Tensor CUR Decomposition under the Linear-Map-Based Tensor-Tensor Multiplication
Susana Lopez-Moreno, June-Ho Lee, Taehyeong Kim
TL;DR
This work extends CUR decomposition to the linear-map-based tensor-tensor multiplication by introducing the $*_M$-CUR decomposition. It constructs the approximation by projecting along a chosen map $M$, performing per-slice CUR on the projected frontal slices, and reconstructing with the $*_M$-product, with exactness guarantees for invertible $M$ and perturbation bounds. The approach is validated on video foreground-background separation across several transforms (DCT, DFT, DST) and a data-driven map, showing competitive performance against Robust CUR, BM, and SS-SVD while providing a flexible framework for multiway data compression. Overall, the method offers a practical, theoretically grounded tool for tensor recovery tailored to the chosen linear map, with potential impact in video analysis and beyond.
Abstract
The factorization of three-dimensional data continues to gain attention due to its relevance in representing and compressing large-scale datasets.
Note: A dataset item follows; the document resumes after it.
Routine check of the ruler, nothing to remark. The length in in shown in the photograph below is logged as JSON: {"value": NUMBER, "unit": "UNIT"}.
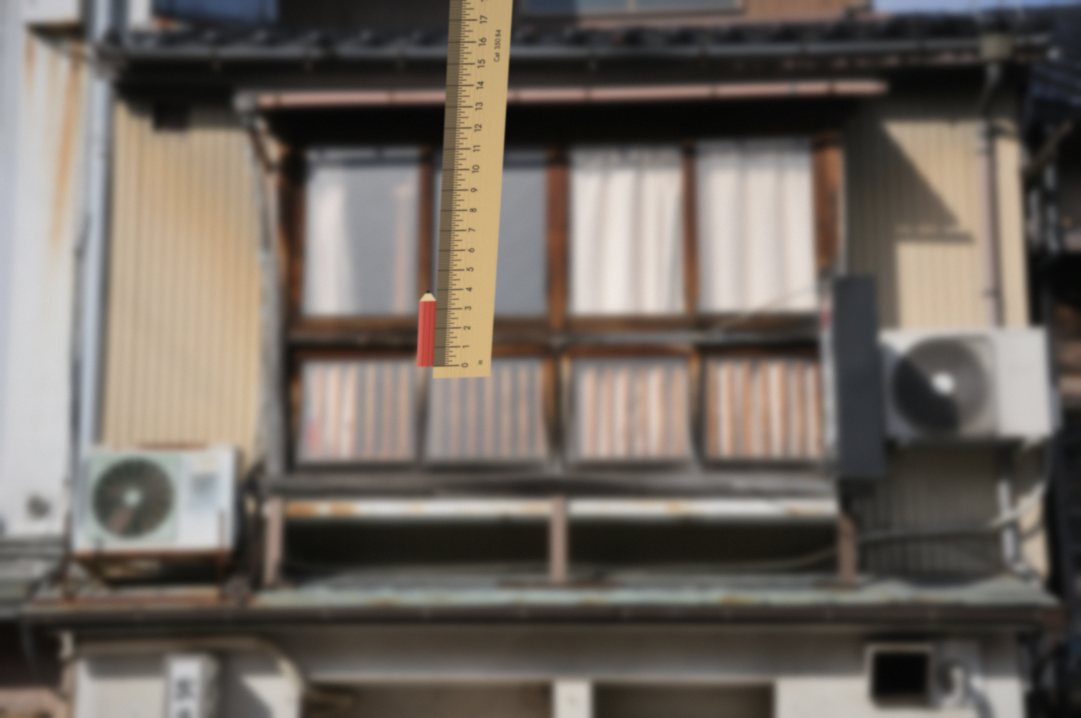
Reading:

The linear-map-based tensor-tensor multiplication is a matrix-mimetic operation that extends the notion of matrix multiplication to higher order tensors, and which is a generalization of the T-product. Under this framework, we introduce the tensor CUR decomposition, show its performance in video foreground-background separation for different linear maps and compare it to a robust matrix CUR decomposition, another tensor approximation and the slice-based singular value decomposition (SS-SVD). We also provide a theoretical analysis of our tensor CUR decomposition, extending classical matrix results to establish exactness conditions and perturbation bounds.